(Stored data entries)

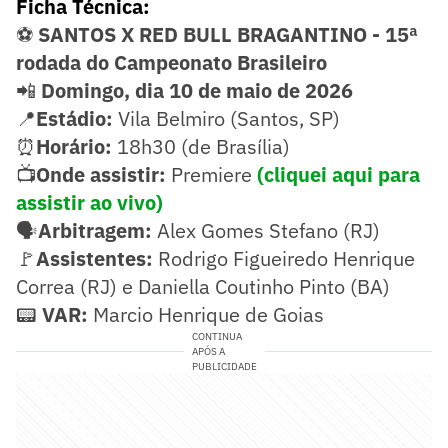
Ficha Técnica:
⚽
SANTOS X RED BULL BRAGANTINO - 15ª
rodada do Campeonato Brasileiro
📲
Domingo, dia 10 de maio de 2026
📍
Estádio:
Vila Belmiro (Santos, SP)
⏰
Horário:
18h30 (de Brasília)
📺
Onde assistir:
Premiere
(cliquei aqui para
assistir ao vivo)
🗣️
Arbitragem:
Alex Gomes Stefano (RJ)
🚩
Assistentes:
Rodrigo Figueiredo Henrique
Correa (RJ) e Daniella Coutinho Pinto (BA)
📟
VAR:
Marcio Henrique de Goias
CONTINUA
APÓS A
PUBLICIDADE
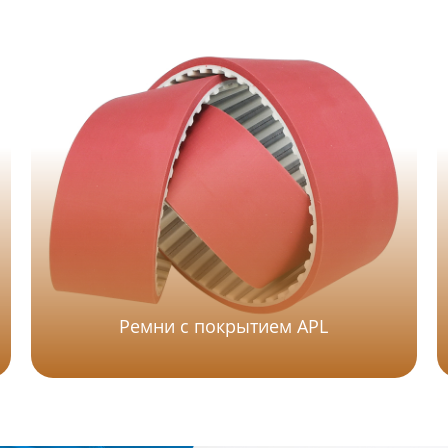
Ремни с покрытием APL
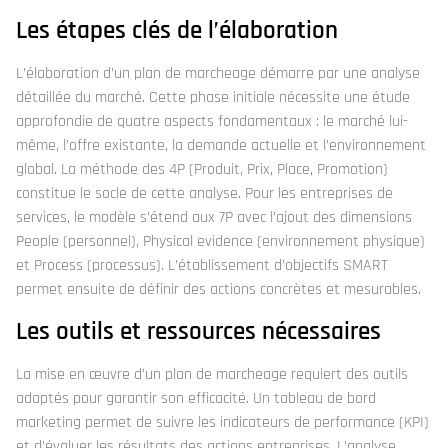
Les étapes clés de l’élaboration
L’élaboration d’un plan de marcheage démarre par une analyse
détaillée du marché. Cette phase initiale nécessite une étude
approfondie de quatre aspects fondamentaux : le marché lui-
même, l’offre existante, la demande actuelle et l’environnement
global. La méthode des 4P (Produit, Prix, Place, Promotion)
constitue le socle de cette analyse. Pour les entreprises de
services, le modèle s’étend aux 7P avec l’ajout des dimensions
People (personnel), Physical evidence (environnement physique)
et Process (processus). L’établissement d’objectifs SMART
permet ensuite de définir des actions concrètes et mesurables.
Les outils et ressources nécessaires
La mise en œuvre d’un plan de marcheage requiert des outils
adaptés pour garantir son efficacité. Un tableau de bord
marketing permet de suivre les indicateurs de performance (KPI)
et d’évaluer les résultats des actions entreprises. L’analyse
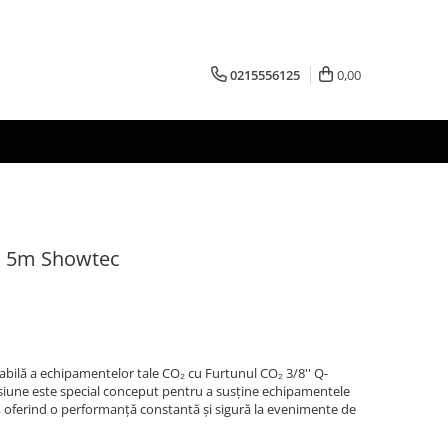
0215556125
0,00
k 5m Showtec
fiabilă a echipamentelor tale CO₂ cu Furtunul CO₂ 3/8'' Q-
esiune este special conceput pentru a susține echipamentele
, oferind o performanță constantă și sigură la evenimente de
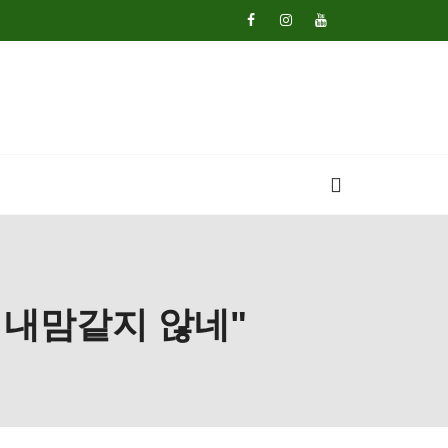
 내맘같지 않네"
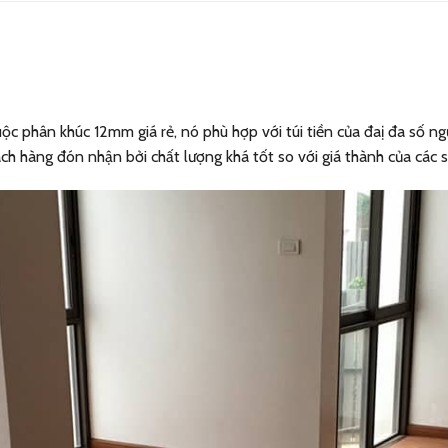
ộc phân khúc 12mm giá rẻ, nó phù hợp với túi tiền của đaị đa số 
ch hàng đón nhận bởi chất lượng khá tốt so với giá thành của các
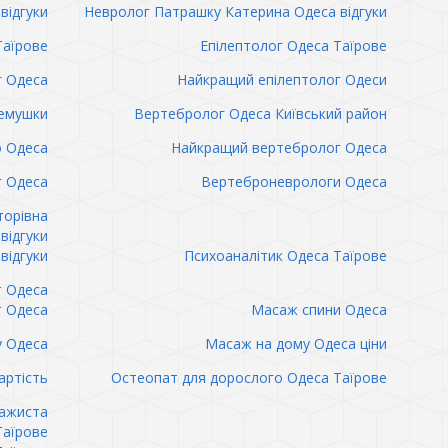
відгуки
Невролог Патрашку Катерина Одеса відгуки
Таїрове
Епілептолог Одеса Таїрове
г Одеса
Найкращий епілептолог Одеси
емушки
Вертебролог Одеса Київський район
о Одеса
Найкращий вертебролог Одеса
 Одеса
Вертеброневрологи Одеса
торівна
відгуки
відгуки
Психоаналітик Одеса Таїрове
т Одеса
т Одеса
Масаж спини Одеса
 Одеса
Масаж на дому Одеса ціни
артість
Остеопат для дорослого Одеса Таїрове
сажиста
Таїрове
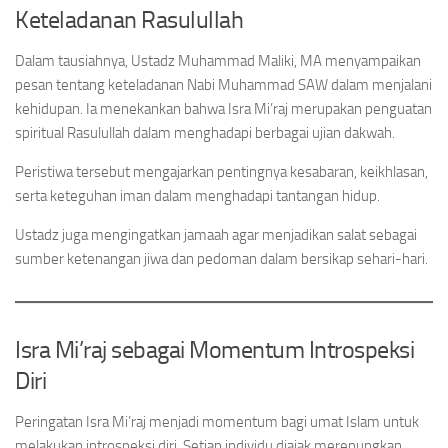
Keteladanan Rasulullah
Dalam tausiahnya, Ustadz Muhammad Maliki, MA menyampaikan
pesan tentang keteladanan Nabi Muhammad SAW dalam menjalani
kehidupan. Ia menekankan bahwa Isra Mi’raj merupakan penguatan
spiritual Rasulullah dalam menghadapi berbagai ujian dakwah.
Peristiwa tersebut mengajarkan pentingnya kesabaran, keikhlasan,
serta keteguhan iman dalam menghadapi tantangan hidup.
Ustadz juga mengingatkan jamaah agar menjadikan salat sebagai
sumber ketenangan jiwa dan pedoman dalam bersikap sehari-hari.
Isra Mi’raj sebagai Momentum Introspeksi
Diri
Peringatan Isra Mi’raj menjadi momentum bagi umat Islam untuk
melakukan introspeksi diri. Setiap individu diajak merenungkan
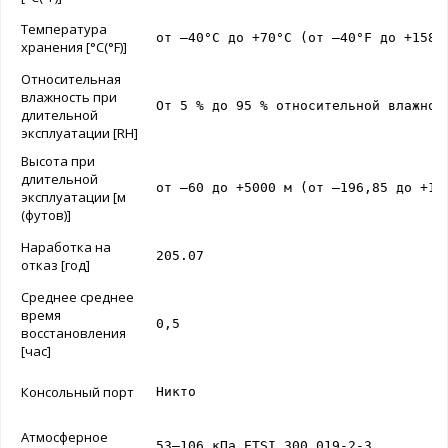
Температура
от –40°C до +70°C (от –40°F до +158°
хранения [°C(°F)]
Относительная
влажность при
От 5 % до 95 % относительной влажнос
длительной
эксплуатации [RH]
Высота при
длительной
от –60 до +5000 м (от –196,85 до +16
эксплуатации [м
(футов)]
Наработка на
205.07
отказ [год]
Среднее среднее
время
0,5
восстановления
[час]
Консольный порт
Никто
Атмосферное
53–106 кПа ETSI 300 019-2-3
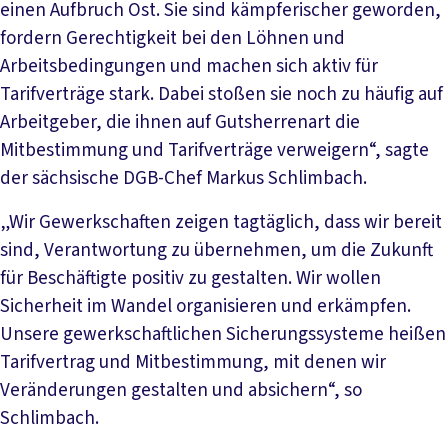
einen Aufbruch Ost. Sie sind kämpferischer geworden,
fordern Gerechtigkeit bei den Löhnen und
Arbeitsbedingungen und machen sich aktiv für
Tarifverträge stark. Dabei stoßen sie noch zu häufig auf
Arbeitgeber, die ihnen auf Gutsherrenart die
Mitbestimmung und Tarifverträge verweigern“, sagte
der sächsische DGB-Chef Markus Schlimbach.
„Wir Gewerkschaften zeigen tagtäglich, dass wir bereit
sind, Verantwortung zu übernehmen, um die Zukunft
für Beschäftigte positiv zu gestalten. Wir wollen
Sicherheit im Wandel organisieren und erkämpfen.
Unsere gewerkschaftlichen Sicherungssysteme heißen
Tarifvertrag und Mitbestimmung, mit denen wir
Veränderungen gestalten und absichern“, so
Schlimbach.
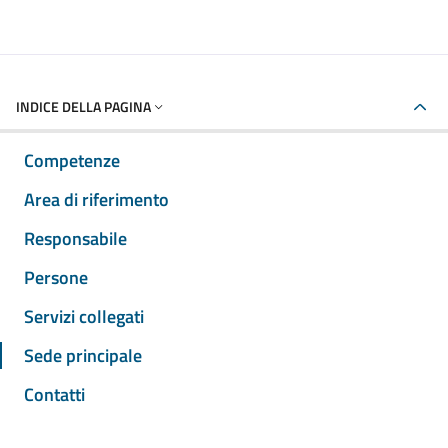
INDICE DELLA PAGINA
Competenze
Area di riferimento
Responsabile
Persone
Servizi collegati
Sede principale
Contatti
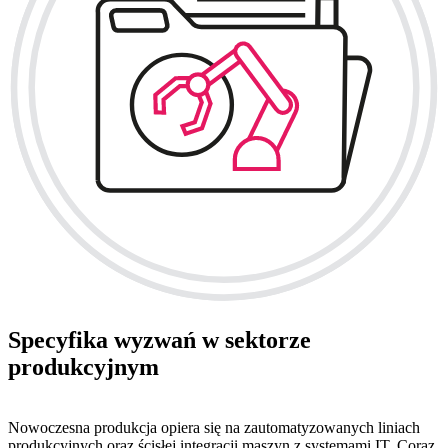
Specyfika wyzwań w sektorze
produkcyjnym
Nowoczesna produkcja opiera się na zautomatyzowanych liniach
produkcyjnych oraz ścisłej integracji maszyn z systemami IT. Coraz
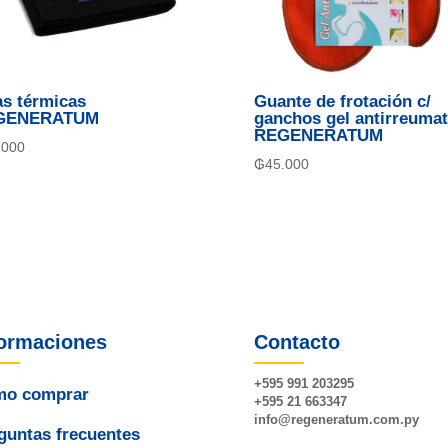
as térmicas
Guante de frotación c/
GENERATUM
ganchos gel antirreumat
REGENERATUM
.000
₲
45.000
formaciones
Contacto
+595 991 203295
o comprar
+595 21 663347
info@
regeneratum
.com.py
guntas frecuentes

▶ [Instructions for the task]:
Reproduce the lines of the listing above word for word, starting with the line that contains "Les étapes clés de l’élaboration" and ending with the line that contains "ch hàng đón", both included. Leave any pictures out of your output.

▶ [Result]:
Les étapes clés de l’élaboration
L’élaboration d’un plan de marcheage démarre par une analyse
détaillée du marché. Cette phase initiale nécessite une étude
approfondie de quatre aspects fondamentaux : le marché lui-
même, l’offre existante, la demande actuelle et l’environnement
global. La méthode des 4P (Produit, Prix, Place, Promotion)
constitue le socle de cette analyse. Pour les entreprises de
services, le modèle s’étend aux 7P avec l’ajout des dimensions
People (personnel), Physical evidence (environnement physique)
et Process (processus). L’établissement d’objectifs SMART
permet ensuite de définir des actions concrètes et mesurables.
Les outils et ressources nécessaires
La mise en œuvre d’un plan de marcheage requiert des outils
adaptés pour garantir son efficacité. Un tableau de bord
marketing permet de suivre les indicateurs de performance (KPI)
et d’évaluer les résultats des actions entreprises. L’analyse
0215556125
0,00
k 5m Showtec
fiabilă a echipamentelor tale CO₂ cu Furtunul CO₂ 3/8'' Q-
esiune este special conceput pentru a susține echipamentele
, oferind o performanță constantă și sigură la evenimente de
 내맘같지 않네"
ộc phân khúc 12mm giá rẻ, nó phù hợp với túi tiền của đaị đa số 
ch hàng đón nhận bởi chất lượng khá tốt so với giá thành của các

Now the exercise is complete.